[Задания к упражнению]
A – Какая зона мозга, согласно отрывку для чтения, активируется, когда человеку однозначно отказывают в ответ на предложение или просьбу?
B – Установите, соответствуют ли отрывку для чтения следующие утверждения: (i) собеседник А использует импликатуру; (ii) ответы Б2 и Б3 являются менее жесткими формами отказа, чем первое «нет»; (iii) в примере Сёрля в итоге предполагается, что пленный солдат свободно говорит по-итальянски. Для каждого утверждения ответьте «да» или «нет» и приведите точную цитату из отрывка, на которой основан ответ.

[Отрывок для чтения]

--

А: «Пойдем вечером в кино».
Б: «Мне нужно готовиться к экзамену».
Собеседник А не использует импликатуру: его фразу нужно понимать буквально, как предложение; это понятно по использованной повелительной форме глагола. Собеседник Б не отвечает на предложение прямо: его фраза одновременно и информирует («нужно готовиться к экзамену»), и несет неявный смысл («поэтому я не могу пойти в кино»). Большинство из нас согласится, что Б в мягкой форме уходит от потенциально конфликтной ситуации и избегает конфронтации. Если бы Б ответил совсем просто:
Б1: «Нет», –
его визави почувствовал бы, что ему отказали без объяснения причин. Мы искренне боимся таких ситуаций: если нам однозначно отказывают[319] на предложение или просьбу, активируется зона мозга, отвечающая за переживание физической боли[320]. Как ни странно, выходит, что банальный «Тайленол» за счет смягчения боли может снять остроту неприятных ощущений, связанных с общением.
Отвечая, собеседник Б может демонстрировать готовность к сотрудничеству: объясняет причину отказа и дает понять, что и хотел бы пойти, да не может. Это похоже на ситуацию, когда человек пытается без очереди пролезть к ксероксу, объясняя это совершенно абсурдной причиной, и мы все же охотнее пропускаем его, чем когда объяснения нет вовсе. Но импликатура импликатуре рознь. Если бы Б ответил:
Б2: «Мне сегодня нужно голову помыть», – или
Б3: «Я тут пасьянс раскладываю, и мне обязательно нужно его закончить», –
то получилось бы, будто Б предполагает, что А воспримет это как отказ, и не считает нужным демонстрировать особую любезность. Такого рода ответы в этой ситуации воспринимались бы как обидные, хотя импликатура здесь имеет место. И все же последние два варианта – несколько менее жесткие формы отказа, чем первое «нет», потому что хотя бы не содержат открытого отрицания.
В ходе анализа косвенной речи Сёрль рассматривал и реплики, дословный смысл которых понять невозможно, но при этом совершенно ясно, что хочет выразить говорящий[321]. Представьте, что вы – американский солдат в период Второй мировой войны. Вы попали в плен к итальянцам; при этом на вас нет военной формы. Чтобы вас отпустили, вы решаете убедить их, что вы немецкий офицер. Вы можете сообщить на понятном им итальянском: «Я немецкий офицер», – но они могут и не поверить. Предположим теперь, что вы практически не говорите на итальянском и даже такой фразы сформулировать не сможете.
Идеальным ответом в этом случае будет ответ на немецком: «Я – немецкий офицер и прошу меня отпустить». Теперь давайте предположим, что вы и немецкий знаете недостаточно, и сформулировать такую фразу не сумеете. Все, на что вы способны, – это строчка из немецкого стихотворения, которую вы когда-то выучили в школе: «Kennst du das Land, wo die Zitronen blühn?» (в переводе Ф. И. Тютчева «Ты знаешь край, где мирт и лавр растет?» – Прим. пер.). Если ваши надзиратели тоже не понимают немецкого, то по этой фразе они смогут догадаться, что вы немец. Получается, что буквальный смысл вашей речи становится совершенно несущественным: значение имеет лишь то, о чем собеседник в состоянии догадаться. Итальянцы слышат речь, которая звучит для них как немецкая, и вы надеетесь на их вполне логичный вывод, что вы и правда немец, в силу чего вас нужно отпустить.

--

[Содержимое набора данных]

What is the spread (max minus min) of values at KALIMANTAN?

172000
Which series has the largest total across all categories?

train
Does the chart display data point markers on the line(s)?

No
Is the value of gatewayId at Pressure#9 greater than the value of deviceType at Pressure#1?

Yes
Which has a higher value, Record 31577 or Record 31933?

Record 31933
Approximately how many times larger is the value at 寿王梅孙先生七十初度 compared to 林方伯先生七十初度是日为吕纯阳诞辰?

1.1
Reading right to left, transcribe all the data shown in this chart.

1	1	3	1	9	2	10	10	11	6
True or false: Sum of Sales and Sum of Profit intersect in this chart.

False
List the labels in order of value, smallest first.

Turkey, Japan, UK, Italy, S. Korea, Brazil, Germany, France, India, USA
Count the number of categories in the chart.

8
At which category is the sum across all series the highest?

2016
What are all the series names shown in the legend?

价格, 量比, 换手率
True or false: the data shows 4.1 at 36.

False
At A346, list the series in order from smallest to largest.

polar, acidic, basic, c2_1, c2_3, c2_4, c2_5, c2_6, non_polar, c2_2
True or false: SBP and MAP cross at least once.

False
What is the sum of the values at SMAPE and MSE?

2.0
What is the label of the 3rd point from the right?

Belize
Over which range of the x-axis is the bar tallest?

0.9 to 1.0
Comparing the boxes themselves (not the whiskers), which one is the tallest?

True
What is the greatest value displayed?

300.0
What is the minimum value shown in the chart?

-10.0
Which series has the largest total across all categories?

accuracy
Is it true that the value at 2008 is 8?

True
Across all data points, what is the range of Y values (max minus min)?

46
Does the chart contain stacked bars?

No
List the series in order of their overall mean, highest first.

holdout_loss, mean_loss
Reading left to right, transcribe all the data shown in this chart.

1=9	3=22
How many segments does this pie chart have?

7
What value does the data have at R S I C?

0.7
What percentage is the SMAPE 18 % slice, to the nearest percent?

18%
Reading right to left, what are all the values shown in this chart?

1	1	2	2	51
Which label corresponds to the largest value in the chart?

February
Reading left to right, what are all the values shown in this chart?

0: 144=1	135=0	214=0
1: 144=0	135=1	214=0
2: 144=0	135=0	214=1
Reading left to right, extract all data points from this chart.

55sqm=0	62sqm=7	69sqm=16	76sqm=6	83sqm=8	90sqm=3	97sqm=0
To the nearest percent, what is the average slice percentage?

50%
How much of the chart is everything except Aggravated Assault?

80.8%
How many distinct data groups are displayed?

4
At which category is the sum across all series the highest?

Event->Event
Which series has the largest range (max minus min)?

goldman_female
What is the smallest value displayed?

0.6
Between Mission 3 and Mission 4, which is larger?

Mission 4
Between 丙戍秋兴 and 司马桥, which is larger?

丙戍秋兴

--

[Выполненное упражнение]
A – Зона мозга, отвечающая за переживание физической боли.

B –
(i) Нет: «Собеседник А не использует импликатуру».
(ii) Да: «последние два варианта – несколько менее жесткие формы отказа, чем первое «нет»».
(iii) Нет: «Предположим теперь, что вы практически не говорите на итальянском».